America has always had a contentious relationship with multiculturalism and, specifically, its tendency to simultaneously devalue and co-opt Black culture and Black bodies. One of the more blatant and visible examples of this is in the long tradition of white people using “blackface” and the practice of minstrelsy to demean people of color, perpetuate damaging stereotypes and repurpose elements of Black culture as tools of white supremacy. This has been a well-documented problem in the United States, but the issue recently became a major story in Canada, the supposed land of liberalism’s all-encompassing embrace.

The reality is that Canada, like everywhere, has plenty of its own entrenched racism and white nationalism, it just doesn’t seem to be as loud or public as it has historically been in the US. The surge of global “alt-right” ideology that coincided with Donald Trump’s rise to power in the United States also swept through its northern neighbor even as Justin Trudeau became the new standard-bearer for progressive politics in the Age of Trump.
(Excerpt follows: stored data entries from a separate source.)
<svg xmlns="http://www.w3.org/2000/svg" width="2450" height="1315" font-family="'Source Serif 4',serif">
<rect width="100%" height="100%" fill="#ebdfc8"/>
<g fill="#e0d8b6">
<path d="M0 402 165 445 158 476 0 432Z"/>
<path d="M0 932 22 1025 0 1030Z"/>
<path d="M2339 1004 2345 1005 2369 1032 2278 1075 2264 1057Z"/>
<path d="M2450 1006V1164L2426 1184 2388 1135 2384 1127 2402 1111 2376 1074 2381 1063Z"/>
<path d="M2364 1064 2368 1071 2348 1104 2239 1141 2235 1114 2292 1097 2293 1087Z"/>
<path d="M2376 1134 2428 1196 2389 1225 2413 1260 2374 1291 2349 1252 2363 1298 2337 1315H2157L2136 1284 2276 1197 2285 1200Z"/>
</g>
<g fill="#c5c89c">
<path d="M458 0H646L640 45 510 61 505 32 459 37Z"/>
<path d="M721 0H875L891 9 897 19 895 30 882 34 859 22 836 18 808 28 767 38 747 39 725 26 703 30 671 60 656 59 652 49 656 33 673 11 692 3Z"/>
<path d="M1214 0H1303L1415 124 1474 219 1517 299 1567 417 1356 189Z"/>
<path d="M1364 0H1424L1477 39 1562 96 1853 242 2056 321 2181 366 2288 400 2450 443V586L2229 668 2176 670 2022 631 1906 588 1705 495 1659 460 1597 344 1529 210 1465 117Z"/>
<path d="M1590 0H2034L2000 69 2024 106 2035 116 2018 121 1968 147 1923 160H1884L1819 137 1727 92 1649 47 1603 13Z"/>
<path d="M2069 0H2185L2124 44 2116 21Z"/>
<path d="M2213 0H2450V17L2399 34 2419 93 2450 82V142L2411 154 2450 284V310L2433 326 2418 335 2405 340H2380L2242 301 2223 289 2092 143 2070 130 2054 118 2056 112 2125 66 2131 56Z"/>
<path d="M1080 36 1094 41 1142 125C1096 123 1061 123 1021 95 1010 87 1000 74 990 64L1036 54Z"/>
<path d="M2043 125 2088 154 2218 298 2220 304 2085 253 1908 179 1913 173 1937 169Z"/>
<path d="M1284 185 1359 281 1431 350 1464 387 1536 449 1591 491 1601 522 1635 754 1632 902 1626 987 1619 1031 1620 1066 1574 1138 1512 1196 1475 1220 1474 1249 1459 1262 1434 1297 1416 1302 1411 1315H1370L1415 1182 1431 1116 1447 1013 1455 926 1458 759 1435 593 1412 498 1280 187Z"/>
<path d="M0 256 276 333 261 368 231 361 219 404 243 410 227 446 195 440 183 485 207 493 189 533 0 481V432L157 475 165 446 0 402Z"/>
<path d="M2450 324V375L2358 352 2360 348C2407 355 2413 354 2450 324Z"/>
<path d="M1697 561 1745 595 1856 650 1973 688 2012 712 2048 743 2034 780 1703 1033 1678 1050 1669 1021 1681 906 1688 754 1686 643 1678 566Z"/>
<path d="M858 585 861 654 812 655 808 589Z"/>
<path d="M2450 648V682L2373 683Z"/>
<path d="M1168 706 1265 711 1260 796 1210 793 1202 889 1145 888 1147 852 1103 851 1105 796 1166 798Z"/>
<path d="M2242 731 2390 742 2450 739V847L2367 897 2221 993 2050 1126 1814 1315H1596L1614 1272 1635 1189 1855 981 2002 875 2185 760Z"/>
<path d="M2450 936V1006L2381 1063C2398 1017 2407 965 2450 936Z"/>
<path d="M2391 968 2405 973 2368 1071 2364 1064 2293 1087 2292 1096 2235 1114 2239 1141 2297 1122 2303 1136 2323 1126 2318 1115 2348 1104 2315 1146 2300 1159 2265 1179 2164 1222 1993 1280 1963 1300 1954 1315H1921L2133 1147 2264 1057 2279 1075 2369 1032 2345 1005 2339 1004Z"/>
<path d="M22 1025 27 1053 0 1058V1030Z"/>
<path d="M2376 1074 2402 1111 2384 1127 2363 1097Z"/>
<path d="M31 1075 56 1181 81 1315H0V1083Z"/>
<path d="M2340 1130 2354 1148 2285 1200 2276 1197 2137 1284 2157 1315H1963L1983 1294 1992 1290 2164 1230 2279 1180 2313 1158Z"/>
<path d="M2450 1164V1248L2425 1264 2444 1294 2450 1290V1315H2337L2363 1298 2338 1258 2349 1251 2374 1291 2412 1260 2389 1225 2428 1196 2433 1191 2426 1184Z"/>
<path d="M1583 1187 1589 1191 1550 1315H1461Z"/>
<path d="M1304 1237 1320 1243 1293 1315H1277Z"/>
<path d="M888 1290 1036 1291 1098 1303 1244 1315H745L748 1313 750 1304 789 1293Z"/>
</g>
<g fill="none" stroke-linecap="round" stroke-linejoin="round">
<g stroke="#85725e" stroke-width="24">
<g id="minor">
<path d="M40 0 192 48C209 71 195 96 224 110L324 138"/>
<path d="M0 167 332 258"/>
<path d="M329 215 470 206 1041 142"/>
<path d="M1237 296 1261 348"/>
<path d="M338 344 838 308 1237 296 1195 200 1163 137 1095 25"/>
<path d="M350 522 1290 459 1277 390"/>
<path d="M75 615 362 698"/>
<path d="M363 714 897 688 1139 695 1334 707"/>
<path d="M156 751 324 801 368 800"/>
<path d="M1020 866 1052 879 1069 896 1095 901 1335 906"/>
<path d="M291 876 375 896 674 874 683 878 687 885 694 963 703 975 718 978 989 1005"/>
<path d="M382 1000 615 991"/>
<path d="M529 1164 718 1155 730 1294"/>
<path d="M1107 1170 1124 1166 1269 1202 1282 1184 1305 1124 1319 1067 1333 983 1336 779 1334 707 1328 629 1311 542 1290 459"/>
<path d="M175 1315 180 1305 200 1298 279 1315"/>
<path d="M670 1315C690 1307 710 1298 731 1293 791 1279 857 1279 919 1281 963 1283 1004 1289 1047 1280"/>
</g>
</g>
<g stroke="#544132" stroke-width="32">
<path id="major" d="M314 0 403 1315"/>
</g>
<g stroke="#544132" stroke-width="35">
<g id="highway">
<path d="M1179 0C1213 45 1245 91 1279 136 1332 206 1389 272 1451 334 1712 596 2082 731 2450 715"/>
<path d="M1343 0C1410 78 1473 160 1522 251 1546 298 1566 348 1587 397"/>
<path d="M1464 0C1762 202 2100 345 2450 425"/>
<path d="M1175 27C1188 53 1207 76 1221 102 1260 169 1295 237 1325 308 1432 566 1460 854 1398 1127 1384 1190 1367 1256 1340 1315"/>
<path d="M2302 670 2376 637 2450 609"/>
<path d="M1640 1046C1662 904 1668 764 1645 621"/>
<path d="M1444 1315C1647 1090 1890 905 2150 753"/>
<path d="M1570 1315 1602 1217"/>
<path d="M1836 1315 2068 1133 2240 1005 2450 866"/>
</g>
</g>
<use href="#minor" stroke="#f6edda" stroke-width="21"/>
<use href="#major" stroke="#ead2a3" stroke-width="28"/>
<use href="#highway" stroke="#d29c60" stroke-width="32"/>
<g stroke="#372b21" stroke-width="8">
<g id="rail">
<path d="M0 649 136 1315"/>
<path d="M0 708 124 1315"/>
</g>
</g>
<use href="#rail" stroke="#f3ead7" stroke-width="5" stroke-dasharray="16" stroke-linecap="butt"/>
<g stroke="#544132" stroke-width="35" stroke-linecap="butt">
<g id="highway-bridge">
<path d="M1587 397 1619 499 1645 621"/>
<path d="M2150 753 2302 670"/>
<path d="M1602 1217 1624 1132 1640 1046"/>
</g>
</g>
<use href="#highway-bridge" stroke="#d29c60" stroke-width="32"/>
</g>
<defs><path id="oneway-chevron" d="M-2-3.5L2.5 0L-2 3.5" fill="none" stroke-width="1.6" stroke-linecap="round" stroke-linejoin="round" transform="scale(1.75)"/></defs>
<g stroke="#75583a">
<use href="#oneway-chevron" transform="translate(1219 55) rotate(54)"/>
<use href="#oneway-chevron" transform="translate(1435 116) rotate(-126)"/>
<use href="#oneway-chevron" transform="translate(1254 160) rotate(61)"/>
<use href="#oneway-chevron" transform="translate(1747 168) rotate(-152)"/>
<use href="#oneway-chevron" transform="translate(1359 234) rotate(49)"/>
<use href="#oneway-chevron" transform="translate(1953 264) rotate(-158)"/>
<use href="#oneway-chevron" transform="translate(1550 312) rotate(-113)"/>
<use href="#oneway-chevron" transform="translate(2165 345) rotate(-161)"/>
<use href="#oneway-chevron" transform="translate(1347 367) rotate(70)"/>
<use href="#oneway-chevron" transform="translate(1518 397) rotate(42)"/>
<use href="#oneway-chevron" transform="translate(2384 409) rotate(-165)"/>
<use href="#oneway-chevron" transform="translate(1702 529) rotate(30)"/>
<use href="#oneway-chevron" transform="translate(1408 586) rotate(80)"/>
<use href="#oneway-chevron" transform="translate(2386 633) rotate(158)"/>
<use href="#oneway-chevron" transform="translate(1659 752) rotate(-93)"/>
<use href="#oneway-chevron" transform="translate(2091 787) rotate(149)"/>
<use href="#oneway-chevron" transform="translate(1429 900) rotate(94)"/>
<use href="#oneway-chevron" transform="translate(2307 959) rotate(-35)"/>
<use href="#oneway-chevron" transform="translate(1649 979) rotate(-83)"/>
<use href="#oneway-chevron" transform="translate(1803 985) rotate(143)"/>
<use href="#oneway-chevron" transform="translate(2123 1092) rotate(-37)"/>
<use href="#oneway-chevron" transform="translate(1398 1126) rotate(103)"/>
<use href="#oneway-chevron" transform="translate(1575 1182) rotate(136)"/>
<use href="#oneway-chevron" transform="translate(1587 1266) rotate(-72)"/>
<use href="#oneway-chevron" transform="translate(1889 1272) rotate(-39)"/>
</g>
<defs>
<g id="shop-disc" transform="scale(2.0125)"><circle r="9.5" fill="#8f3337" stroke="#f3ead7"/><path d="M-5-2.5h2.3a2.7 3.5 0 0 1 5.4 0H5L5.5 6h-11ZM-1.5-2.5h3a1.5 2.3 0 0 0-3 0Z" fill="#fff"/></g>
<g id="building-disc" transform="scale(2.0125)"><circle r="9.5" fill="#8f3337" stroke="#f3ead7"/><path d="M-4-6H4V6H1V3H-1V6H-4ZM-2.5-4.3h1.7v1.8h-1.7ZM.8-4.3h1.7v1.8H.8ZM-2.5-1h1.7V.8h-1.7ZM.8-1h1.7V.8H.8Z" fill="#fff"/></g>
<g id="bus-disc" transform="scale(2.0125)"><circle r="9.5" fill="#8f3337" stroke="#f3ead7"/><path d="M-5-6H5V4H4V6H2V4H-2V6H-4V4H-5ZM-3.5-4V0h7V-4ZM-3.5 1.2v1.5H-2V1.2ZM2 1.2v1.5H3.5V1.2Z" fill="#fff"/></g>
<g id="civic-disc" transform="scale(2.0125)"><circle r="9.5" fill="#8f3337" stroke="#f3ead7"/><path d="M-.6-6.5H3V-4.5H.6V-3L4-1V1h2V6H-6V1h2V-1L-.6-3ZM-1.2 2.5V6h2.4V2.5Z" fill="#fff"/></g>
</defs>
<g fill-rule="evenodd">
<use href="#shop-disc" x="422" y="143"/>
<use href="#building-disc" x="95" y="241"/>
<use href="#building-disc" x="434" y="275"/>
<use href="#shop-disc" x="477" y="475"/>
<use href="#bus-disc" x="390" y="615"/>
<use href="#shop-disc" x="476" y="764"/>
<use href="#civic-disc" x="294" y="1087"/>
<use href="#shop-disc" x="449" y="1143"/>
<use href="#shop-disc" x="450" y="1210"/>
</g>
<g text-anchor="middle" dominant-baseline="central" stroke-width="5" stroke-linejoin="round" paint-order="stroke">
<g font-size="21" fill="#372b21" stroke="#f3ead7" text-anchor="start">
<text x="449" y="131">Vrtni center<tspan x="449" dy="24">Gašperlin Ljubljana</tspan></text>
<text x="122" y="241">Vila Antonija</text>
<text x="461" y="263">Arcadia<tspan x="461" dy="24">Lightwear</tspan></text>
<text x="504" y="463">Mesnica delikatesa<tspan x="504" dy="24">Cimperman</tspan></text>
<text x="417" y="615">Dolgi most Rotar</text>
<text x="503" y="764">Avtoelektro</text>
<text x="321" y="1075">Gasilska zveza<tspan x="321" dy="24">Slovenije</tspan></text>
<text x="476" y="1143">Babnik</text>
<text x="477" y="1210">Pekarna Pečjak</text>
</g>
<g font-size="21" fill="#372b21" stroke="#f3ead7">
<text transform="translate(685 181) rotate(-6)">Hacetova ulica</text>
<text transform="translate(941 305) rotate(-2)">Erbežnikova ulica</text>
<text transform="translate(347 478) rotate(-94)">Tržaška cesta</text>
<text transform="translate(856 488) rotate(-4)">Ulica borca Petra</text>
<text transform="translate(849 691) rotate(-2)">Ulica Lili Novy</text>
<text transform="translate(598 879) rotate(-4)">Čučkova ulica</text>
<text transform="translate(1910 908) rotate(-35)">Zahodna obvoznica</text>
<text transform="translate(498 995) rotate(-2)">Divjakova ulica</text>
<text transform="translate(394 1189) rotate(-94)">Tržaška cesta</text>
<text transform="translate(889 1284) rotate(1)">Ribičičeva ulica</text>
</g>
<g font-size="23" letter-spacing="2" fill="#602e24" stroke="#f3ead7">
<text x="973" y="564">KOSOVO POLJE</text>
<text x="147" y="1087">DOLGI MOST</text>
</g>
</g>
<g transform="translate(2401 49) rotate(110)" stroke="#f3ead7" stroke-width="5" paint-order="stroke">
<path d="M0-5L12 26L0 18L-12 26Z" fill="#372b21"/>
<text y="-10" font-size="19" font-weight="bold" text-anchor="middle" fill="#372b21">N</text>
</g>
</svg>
Sadly, as the dashing Canadian prime minister carried his forward-looking message into a re-election campaign, images emerged in the media that challenged his presentation as the darling of the global left.

Apparently, as a nearly 30-year-old high school instructor enrobed in thick “layers of privilege”, Trudeau decided, as he had on an unknown number of other occasions, to don blackface and caricature costume in the name of entertainment and festivity. I have not really looked at the images, but I have heard descriptions and I am left disappointed, puzzled but not entirely shocked. It’s easy to spot racists when they wrap themselves in white sheets or sear swastikas into their skin. It’s not difficult to ID them when they flaunt their MAGA merchandise and verbally abuse people speaking an unfamiliar language be demanding Talk English or go back where you came from. But how can we defend against the white liberal champions with their infectious hope, boundless optimism and loving words? What are we supposed to do when we discover our progressive heroes have dark shoe polish under their fingernails?
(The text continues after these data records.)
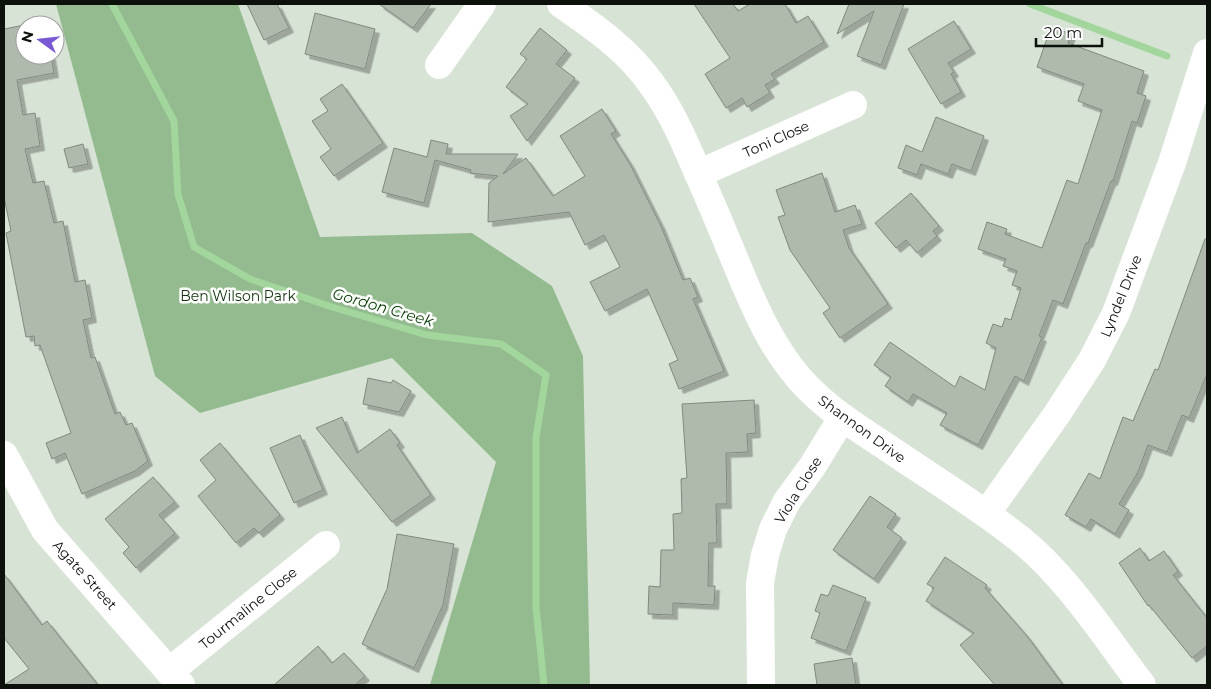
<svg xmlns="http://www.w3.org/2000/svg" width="1211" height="689" viewBox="0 0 1211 689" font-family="Montserrat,sans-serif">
<defs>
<filter id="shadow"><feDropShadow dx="4.5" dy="4.5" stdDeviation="0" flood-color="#0004"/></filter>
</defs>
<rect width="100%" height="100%" fill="#d7e3d5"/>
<path fill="#94bb8f" d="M56 4H238L320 237 472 233 552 286 583 356 590 685H430L496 462 392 358 200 413 155 376Z"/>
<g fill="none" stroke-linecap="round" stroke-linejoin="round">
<path stroke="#a2d69c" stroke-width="7" d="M112 4 174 121 178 194 194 247 250 279 332 307 427 335 501 344 546 375 536 438V607L544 685
M1030 4 1167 56"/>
</g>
<path fill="#afbaad" stroke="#7f8a7e" filter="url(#shadow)" d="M247 4H277L289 28 264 40Z
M379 4H431L413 28Z
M694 4H733L738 11 750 4H785L796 23 808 16 824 42 771 74 775 79 765 85 770 93 747 107 742 98 726 108 705 74 730 58Z
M849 4H904L881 65 857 56 874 11 837 34Z
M315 13 375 29 365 69 305 54Z
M45 21V25H25V55H51L54 73 17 80 23 115 35 113 40 146 25 149 33 183 44 181 54 223 63 221 75 282 85 280 92 318 83 320 91 358 95 357 115 414 120 412 126 425 132 423 148 461 135 471 82 494 65 453 52 459 46 443 71 433 40 345 35 346 34 336 26 337 6 233 11 231 4 197V29Z
M954 21 971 49 948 63 954 72 951 74 961 92 941 104 908 49Z
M1051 27 1071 34 1068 43 1144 71 1137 93 1146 96 1137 123 1132 121 1113 181H1111L1088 243H1086L1063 304 1053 300 1039 336 1042 337 1024 381 1015 376 978 445 940 425 947 413 913 394 908 402 885 386 891 377 874 365 890 342 955 387 960 376 985 390 996 348 986 343 993 324 1002 327 1005 318 1011 320 1021 288 1012 285 1017 271 1003 266 1006 259 978 249 987 222 1007 229 1005 234 1042 248 1067 180 1078 184 1102 110 1078 101 1084 84 1037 67Z
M540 28 567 50 556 64 575 78 527 141 510 116 528 104 506 87 527 59 520 54Z
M342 84 383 143 334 176 320 157 331 149 312 121 328 111 320 99Z
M602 109 616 131 611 134 630 164 661 226 683 280 690 278 698 297 693 299 724 371 679 389 669 364 678 360 647 289 605 311 590 282 620 267 604 235 585 245 569 212 488 222 489 183 498 176 470 173 471 170 435 160 424 203 382 192 394 148 427 157 431 140 448 144 446 154H518L503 174 526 158 553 196 585 176 560 136Z
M936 117 984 136 971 171 952 164 948 174 921 164 917 175 898 168 906 145 922 152Z
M83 144 88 164 69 168 64 149Z
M822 173 835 212 855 205 862 224 843 230 849 248 888 304 840 338 823 313 830 308 790 250 778 217 785 215 776 190Z
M911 193 939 226 933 231 937 236 917 253 906 240 896 248 875 223Z
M1205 239H1207V374L1189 418 1182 415 1167 452 1148 445 1138 472 1119 504 1129 510 1115 534 1091 519 1086 527 1065 515 1089 473 1100 479 1123 417 1133 421 1155 369 1158 370Z
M368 378 391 383 393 380 411 391 399 412 363 404Z
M754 400 756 433 747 434 748 452 726 453 727 504H716L717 543H709L708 586H715L714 605 673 603V615L648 614 649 586 660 587 661 550H674L673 514 682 513 681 479 687 478 682 404Z
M342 417 357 453 390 429 400 443 397 445 431 495 392 522 316 428Z
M300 435 323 490 294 503 270 448Z
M220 443 280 515 259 533 254 528 236 543 198 496 216 480 200 460Z
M153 477 175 502 159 515 175 533 136 568 123 553 129 547 105 519Z
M870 496 896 514 887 527 902 538 874 579 833 550Z
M397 534 454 544 443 605 414 668 362 644 387 589Z
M1140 548 1149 561 1164 551 1178 571 1173 575 1207 618V646L1192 658 1149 605 1148 606 1119 563Z
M945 557 987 585 985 588 1027 636 1063 685H995L960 645 974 633 926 601 934 588 927 584Z
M4 574 42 625 47 621 98 685H4L29 669 4 638Z
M833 585 866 598 846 651 811 638 820 613 815 611 821 594 828 596Z
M318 646 332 663 344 653 365 676 355 685H274Z
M852 658 856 685H817L814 664Z"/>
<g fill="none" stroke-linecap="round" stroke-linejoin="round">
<path stroke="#fff" stroke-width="28" d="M561 4C596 28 629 51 653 86 674 115 687 148 701 180 716 214 730 248 744 282 757 312 770 341 790 367 815 401 850 423 885 446 930 477 979 506 1021 540 1068 578 1106 638 1142 685
M439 65 482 4
M698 174 853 105
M4 455 45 530 181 685
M986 514 1057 414 1092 360 1116 313 1172 163 1207 53
M170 671 326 545
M761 685 760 583 765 555 773 529 787 501 812 467 842 418"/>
</g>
<g text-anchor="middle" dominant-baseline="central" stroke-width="5" stroke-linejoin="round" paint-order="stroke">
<g font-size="14" fill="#0d110c" stroke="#fff">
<text transform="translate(776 139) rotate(-24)">Toni Close</text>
<text transform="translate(1121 296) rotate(-68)">Lyndel Drive</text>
<text transform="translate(862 429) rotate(36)">Shannon Drive</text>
<text transform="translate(798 490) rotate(-58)">Viola Close</text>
<text transform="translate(85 575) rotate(48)">Agate Street</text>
<text transform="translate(248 608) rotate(-39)">Tourmaline Close</text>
</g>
<g font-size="14" fill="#10320c" stroke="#fff">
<text x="238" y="296">Ben Wilson Park</text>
</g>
<g font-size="15" font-style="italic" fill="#063b02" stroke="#fff">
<text transform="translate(383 307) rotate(16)">Gordon Creek</text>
</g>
</g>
<rect width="1211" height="689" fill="none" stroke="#0d110c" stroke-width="10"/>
<g transform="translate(40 40) rotate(285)"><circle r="24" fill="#ffffff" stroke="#9ea09e"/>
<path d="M0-4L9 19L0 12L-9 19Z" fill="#7a59d4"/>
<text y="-8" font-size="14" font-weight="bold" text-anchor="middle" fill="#0d110c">N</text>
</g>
<path d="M1036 38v8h66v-8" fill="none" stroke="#0d110c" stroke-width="2.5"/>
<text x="1044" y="38" font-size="15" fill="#0d110c" stroke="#ffffff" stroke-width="4" paint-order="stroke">20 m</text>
</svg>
There are innumerable ways to be racist, and the worst are arguably the ones where the perpetrator is willfully ignorant or, as Trudeau suggests, so elite that they do not even realize what they’re doing is problematic. It’s all well and good for the PM to acknowledge he comes from an insulated world of privilege and power, but his mea culpa does little to elucidate his rationale. If Trudeau is not, as he and many others claim, a racist, then what is he? Stupid? Insensitive? Those seem to be the only options remaining. I’m reminded of the infamous “affluenza teen” who argued that his family wealth and his own privileged lifestyle had somehow damaged his moral compass and should excuse him from the consequences of manslaughter. Is it possible to be so far removed from the realities of ordinary society that someone can lose his or her ability to determine (or care) if their actions are racist or not?

I find it difficult to simply explain away these misdeeds as just the innocence of youth or the result of elite upbringing, although perhaps there is something to it. As a 30-year-old white male, I can say with absolute certainty that I have never paraded around in blackface. That being said, I have never approached the rarified status enjoyed by the Canadian prime minister, so either I was brought up knowing blackface was a bad thing (kudos to my family) or lower-middle class people of a largely middling political bent have no reason or opportunity to employ it. So what puts this kind of toxic idea into someone’s mind? What compels educated, intelligent, ostensibly ‘woke’ white people to commit such a violence? I do not know what Mr. Trudeau’s politics were 20 years ago, but, as the son of a celebrated Liberal Party leader and third longest serving Canadian PM, I suspect they were far enough to the left that he would have expressed genuine outrage if the PM at that time was found to have been playing the minstrel. This, perhaps, is the most unsettling part of the entire fiasco. Too often liberal-minded people are quick to condemn the obvious racism and sexism they observe in others, yet excuse their own subtle transgressions as mistakes of youth or a short-sighted joke awry, if they have the awareness to acknowledge the acts at all.

Again, speaking only for myself, I feel that Trudeau, even with these troublesome actions in his personal history, is a much better option for the leadership of Canada that Andrew Scheer, leader of the Conservatives and someone influenced by Stephen Harper and the insufferable Doug Ford. I cannot speak to Jagmeet Singh, current leader of the New Democratic Party (NDP/NPD) as I’ve read little about him or his platform. However, his party may well prove a viable alternative to the Liberals come 21 October. Whether or not Justin Trudeau’s blackface scandal proves his political undoing (or at least a contributing factor), it underscores the need for public figures to throughly review their pasts and ensure their previous actions reconcile with their current messages.